• _WHAT THE EXERCISE ASKS_
Quote exactly, and only, the lines of the material below from the line with "от 100 руб." through the line with "Xã Phú Thịnh".

• _TASK INPUTS_

------------------------------------------------------------------------

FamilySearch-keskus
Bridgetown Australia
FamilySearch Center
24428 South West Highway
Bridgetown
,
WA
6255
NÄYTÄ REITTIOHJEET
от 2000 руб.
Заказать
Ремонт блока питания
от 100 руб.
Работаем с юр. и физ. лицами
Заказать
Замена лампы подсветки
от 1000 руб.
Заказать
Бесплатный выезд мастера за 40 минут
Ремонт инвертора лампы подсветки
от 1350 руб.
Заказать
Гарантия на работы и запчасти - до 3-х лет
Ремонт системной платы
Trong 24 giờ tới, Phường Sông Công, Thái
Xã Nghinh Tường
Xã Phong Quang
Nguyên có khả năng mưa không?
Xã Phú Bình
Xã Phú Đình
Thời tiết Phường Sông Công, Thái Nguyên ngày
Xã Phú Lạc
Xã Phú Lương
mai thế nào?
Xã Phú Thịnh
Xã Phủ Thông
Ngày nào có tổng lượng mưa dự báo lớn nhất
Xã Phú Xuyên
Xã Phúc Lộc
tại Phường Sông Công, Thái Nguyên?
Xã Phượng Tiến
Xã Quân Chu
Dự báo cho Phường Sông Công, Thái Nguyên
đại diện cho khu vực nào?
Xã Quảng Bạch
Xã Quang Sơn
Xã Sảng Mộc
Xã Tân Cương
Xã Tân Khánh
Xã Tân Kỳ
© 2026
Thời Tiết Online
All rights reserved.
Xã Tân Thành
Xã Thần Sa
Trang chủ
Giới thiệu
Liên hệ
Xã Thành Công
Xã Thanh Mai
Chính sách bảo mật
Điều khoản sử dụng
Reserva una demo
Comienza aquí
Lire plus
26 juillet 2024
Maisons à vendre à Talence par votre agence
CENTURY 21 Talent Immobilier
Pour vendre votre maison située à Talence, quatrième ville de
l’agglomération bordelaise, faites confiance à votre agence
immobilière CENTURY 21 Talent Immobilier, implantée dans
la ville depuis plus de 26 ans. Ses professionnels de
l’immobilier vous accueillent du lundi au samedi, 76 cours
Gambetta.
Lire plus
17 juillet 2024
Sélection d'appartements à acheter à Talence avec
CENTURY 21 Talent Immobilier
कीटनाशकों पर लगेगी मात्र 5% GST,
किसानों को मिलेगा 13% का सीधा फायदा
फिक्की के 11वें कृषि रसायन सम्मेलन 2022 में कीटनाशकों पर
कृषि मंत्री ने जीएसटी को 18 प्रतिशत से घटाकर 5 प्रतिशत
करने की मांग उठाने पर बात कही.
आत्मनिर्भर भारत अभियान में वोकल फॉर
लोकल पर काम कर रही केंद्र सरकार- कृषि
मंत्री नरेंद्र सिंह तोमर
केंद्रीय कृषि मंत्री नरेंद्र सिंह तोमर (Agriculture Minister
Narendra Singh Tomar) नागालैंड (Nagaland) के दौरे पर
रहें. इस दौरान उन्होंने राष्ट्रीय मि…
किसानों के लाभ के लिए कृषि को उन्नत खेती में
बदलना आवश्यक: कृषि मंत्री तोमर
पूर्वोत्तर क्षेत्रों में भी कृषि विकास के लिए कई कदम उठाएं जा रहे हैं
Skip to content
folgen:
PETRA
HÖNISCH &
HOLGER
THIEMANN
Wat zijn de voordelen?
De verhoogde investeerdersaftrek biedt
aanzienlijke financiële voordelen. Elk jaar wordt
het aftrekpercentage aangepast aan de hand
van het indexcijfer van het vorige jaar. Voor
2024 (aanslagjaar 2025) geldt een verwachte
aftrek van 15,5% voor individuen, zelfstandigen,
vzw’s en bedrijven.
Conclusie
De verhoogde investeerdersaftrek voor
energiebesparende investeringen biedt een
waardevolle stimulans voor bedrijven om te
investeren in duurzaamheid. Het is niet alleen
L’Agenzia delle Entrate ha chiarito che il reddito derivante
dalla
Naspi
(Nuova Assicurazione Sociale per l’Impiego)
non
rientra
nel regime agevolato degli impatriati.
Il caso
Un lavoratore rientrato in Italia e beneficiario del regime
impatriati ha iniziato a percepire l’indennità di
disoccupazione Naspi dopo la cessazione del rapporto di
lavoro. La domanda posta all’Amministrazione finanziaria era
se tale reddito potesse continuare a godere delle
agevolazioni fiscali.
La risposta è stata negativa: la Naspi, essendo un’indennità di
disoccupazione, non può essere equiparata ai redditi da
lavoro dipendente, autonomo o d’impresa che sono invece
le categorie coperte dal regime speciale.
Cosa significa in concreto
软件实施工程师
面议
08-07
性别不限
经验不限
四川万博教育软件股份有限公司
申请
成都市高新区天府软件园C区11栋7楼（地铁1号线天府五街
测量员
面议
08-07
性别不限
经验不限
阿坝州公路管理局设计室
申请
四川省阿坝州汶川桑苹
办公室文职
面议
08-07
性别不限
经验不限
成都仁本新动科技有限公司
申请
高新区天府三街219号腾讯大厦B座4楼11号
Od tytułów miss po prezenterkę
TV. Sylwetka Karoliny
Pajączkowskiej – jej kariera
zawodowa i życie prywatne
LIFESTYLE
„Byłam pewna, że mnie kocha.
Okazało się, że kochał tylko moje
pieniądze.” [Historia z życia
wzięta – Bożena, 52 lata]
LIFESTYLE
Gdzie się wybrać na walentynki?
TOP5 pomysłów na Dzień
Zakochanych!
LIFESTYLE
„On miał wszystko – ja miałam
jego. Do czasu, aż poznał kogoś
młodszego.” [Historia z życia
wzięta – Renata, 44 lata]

------------------------------------------------------------------------

• _EXPECTED OUTPUT_
от 100 руб.
Работаем с юр. и физ. лицами
Заказать
Замена лампы подсветки
от 1000 руб.
Заказать
Бесплатный выезд мастера за 40 минут
Ремонт инвертора лампы подсветки
от 1350 руб.
Заказать
Гарантия на работы и запчасти - до 3-х лет
Ремонт системной платы
Trong 24 giờ tới, Phường Sông Công, Thái
Xã Nghinh Tường
Xã Phong Quang
Nguyên có khả năng mưa không?
Xã Phú Bình
Xã Phú Đình
Thời tiết Phường Sông Công, Thái Nguyên ngày
Xã Phú Lạc
Xã Phú Lương
mai thế nào?
Xã Phú Thịnh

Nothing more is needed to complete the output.